Coming of Age in Digital Anthropology

Daniel Miller, UCL
I wonder if this can be considered a coming of age year for Digital Anthropology. Of course there is a blowing of our own trumpet here with the launch of our new MA degree programme in the topic at the Dept. of Anthropology UCL, but the current publications coming out certainly seem to justify the initiative. There is the radical energy of Two Bits by Chris Kelty, with a very engaging narrative and clear agenda for the wider importance of open source thinking and practice, as a vanguard with potential for much wider application. There is Tom Boellstorf’s Coming of Age in Second Life which convincingly demonstrates that it is possible to undertake a classic ethnography within a virtual world. Then there was also a wonderful conveying of participant observation in Julian Dibbell’s highly readable Play Money from 2006. The trends are also seen in postings here, such as the recent one by Barbara Kirschenblatt Gimblett showing the degree to which digital practices are becoming central to Museum practice.
One book that perhaps may not garner as much attention as these but is perhaps particularly important in thinking about the issues involved for material culture studies is Thomas Malaby’s book Making Virtual Worlds: Linen Lab and Second Life, published in 2009 by Cornell University Press. Although the topic clearly overlaps with Boellstorff in that both are about second life, the strength of Malaby’s book is less from its ethnography, which in any case is more about the production than the usage of second life. Rather the book is much more an important complement to Kelty, because it is concerned not just with the libertarian ideals of technology and material, or if you prefer immaterial, culture more generally. As Dibbell had noticed in his earlier work there was something special about the way in which Linden Labs took on the ideological mantle of virtual worlds and tried to put their ideology into practice.
The starting point for the argument, from an anthropological perspective, comes from Malaby’s last page and its discussion of the work of Sahlins on the relationship between history/structure and event/contingency. This takes on a more specifically material culture direction with the trajectory from Mauss to Bourdieu on habitus, which increasingly also focused upon structure, this time in the order or things or the order of practice, and disposition in its own tension with contingency. Malaby is fascinated by this tension, but his perspective, which in this case he shares more with Dibbell, rather than either Kelty or Boellstorff is coming from a very particular perspective, which is the theory of gaming. He sees gaming as the kind of antithesis of bureaucracy and modernist attempts at rational control. Since while they create structure in order to eliminate contingency, gaming creates structure in order to proliferate contingency. Which is why earlier theorists of gaming saw this as a kind of alternative history of modern life based on play as an imperative in its own right.
Material culture theorists will find in Boellstorff and Dibbell a continuation of important debates about the nature of the material/immaterial and online/offline worlds.

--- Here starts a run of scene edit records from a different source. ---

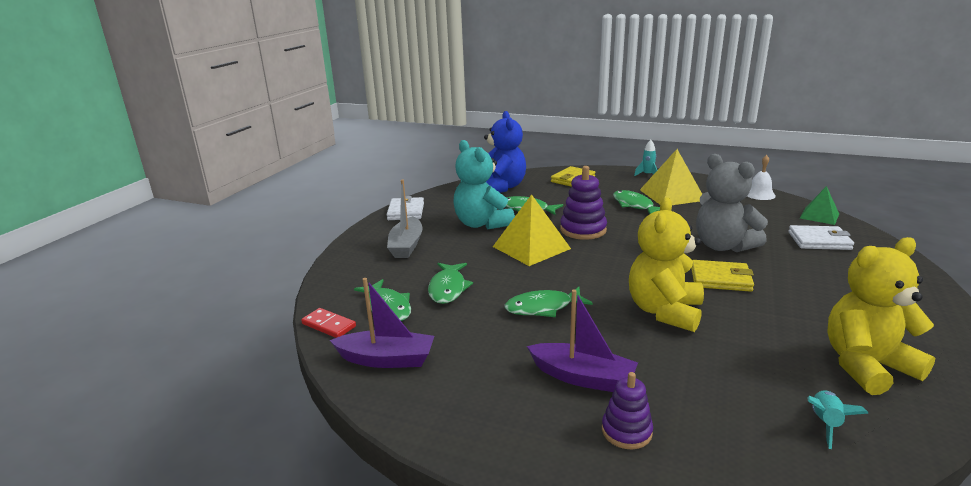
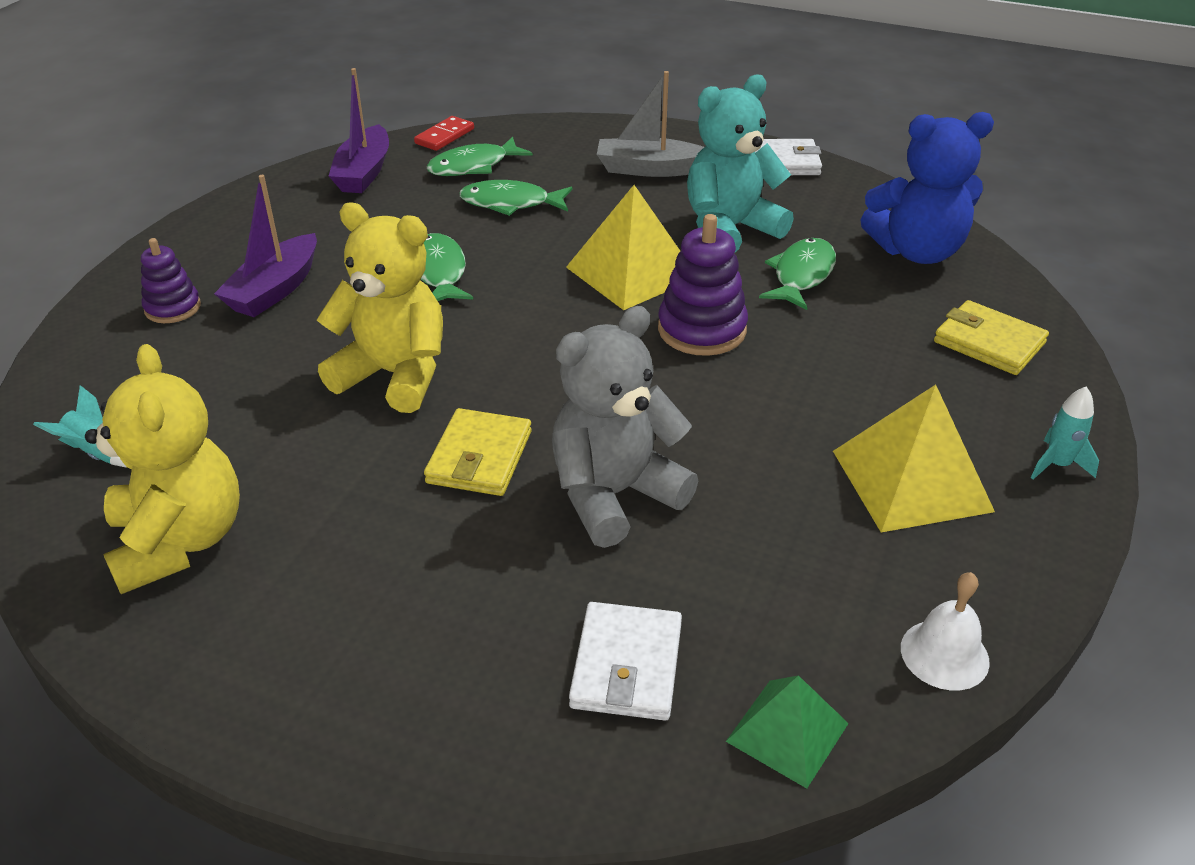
camera: 90 degrees right, 15 degrees up
(634, 205) = (833, 410): green fish -> none

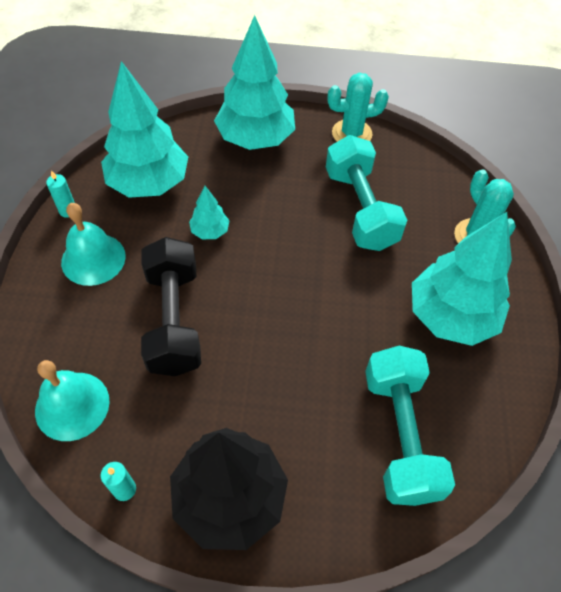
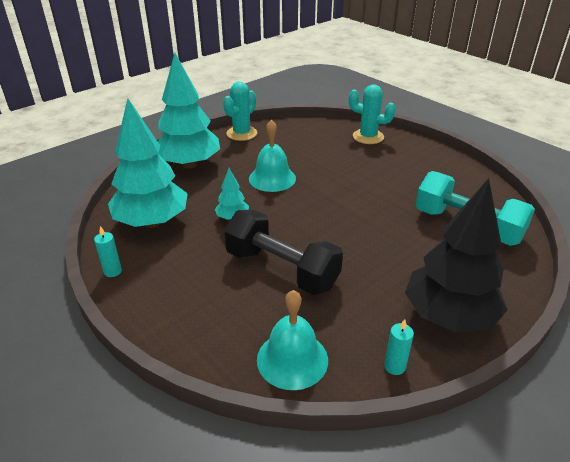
camera: 45 degrees left, 20 degrees down
(93, 259) = (176, 281): turquoise bell -> turquoise bell (272, 178)
(360, 209) = (298, 158): turquoise dumbbell -> none
(450, 316) = (408, 170): turquoise tree -> none

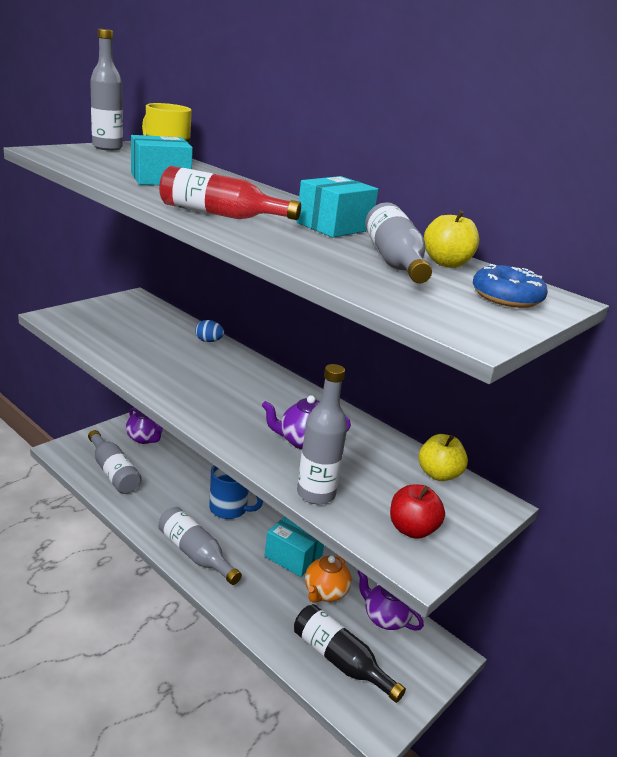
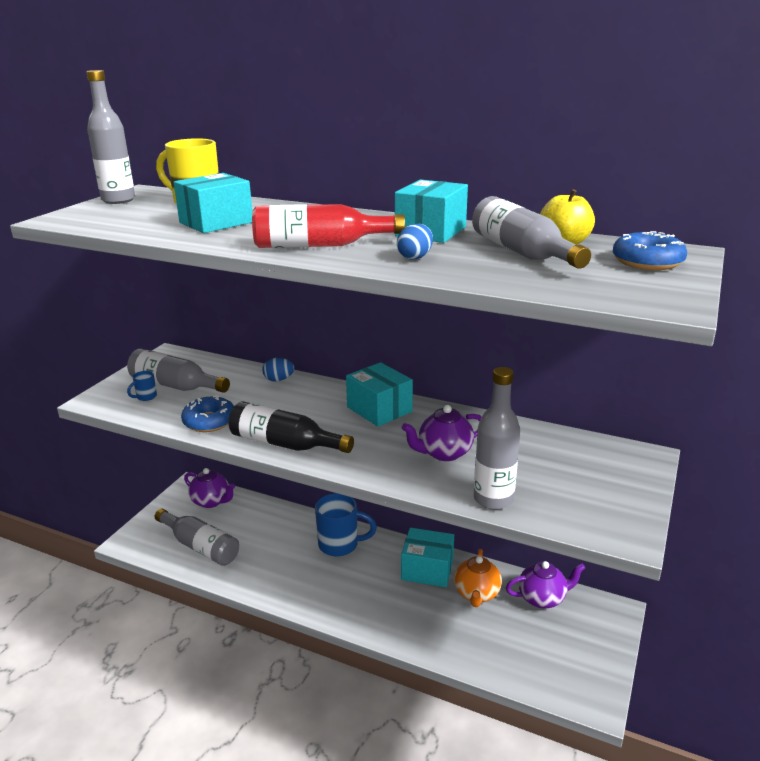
camera: 15 degrees left, 0 degrees up
(91, 325) = (146, 397): none -> blue mug
(125, 358) = (209, 421): none -> blue donut
(195, 554) = (334, 601): grey bottle -> grey bottle (175, 385)
(275, 389) = (379, 409): none -> turquoise box
(290, 242) = (415, 257): none -> blue egg
(340, 660) = (528, 653): black bottle -> black bottle (285, 444)
(385, 618) = (542, 598): purple teapot -> purple teapot turned 150 degrees clockwise
(412, 529) = (597, 504): red apple -> none
(438, 474) = (580, 445): yellow apple -> none

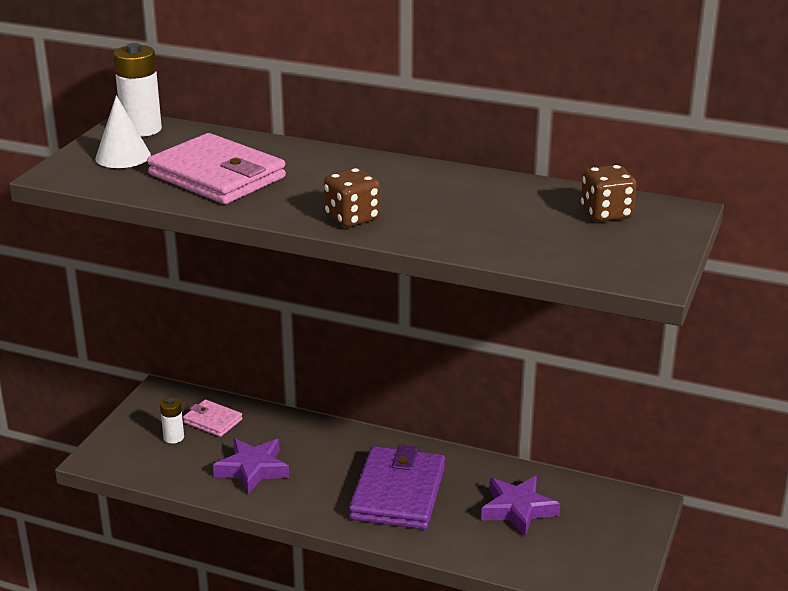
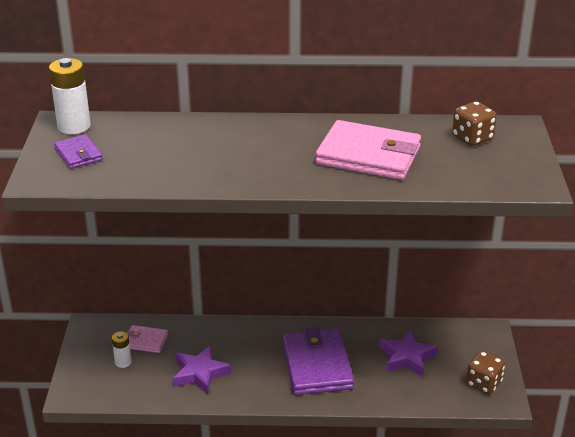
camera: 20 degrees left, 5 degrees up
(123, 156) = (78, 154): white cone -> purple wallet
(217, 176) = (168, 158): pink wallet -> pink wallet (368, 155)
(352, 218) = (299, 176): brown dice -> brown dice (483, 383)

But what Malaby beings to the table is his specific study of Linden Labs and the way they conceptualized and realized the relationship between production and consumption in gaming. Linden Labs sought to cede more of the construction of the virtual world to users. Following from the ideals of liberation through technology they envisaged a kind of co-construction between the game and the gamer. Respecting contingency as central to gaming they tried to eschew hierarchy or control by constantly learning from the unexpected appropriations of consumers. At least that was the theory. How it works out in practice is excellently analyzed in the course of this book.
This volume was written during the period when Second Life went from being relatively small to relatively large, but ended with expectations that were becoming huge. Second Life has certainly stimulated some incredibly useful anthropology. Yet it looks like it may have stalled with regard to public usage more generally. I admit to some curiosity as to what Boellstorff and Malaby would say about what didn’t happen and why. But the larger point is how the combination of these new books and writings make this digital world of increasing interest to material culture studies, which ought to in turn provide precedents and ideas that can contribute to this field.
Boellstorff, T. 2008. Coming of Age in Second Life. Princeton: Univ. Press.
Dibbel, J. 2006. Play Money. NY: Basic Books.
Kelty, C. 2008. Two Bits. Chapel Hill: Duke Univ. Press.
Malaby, T. 2009. Making Virtual Worlds. Ithaca: Cornell Univ. Press.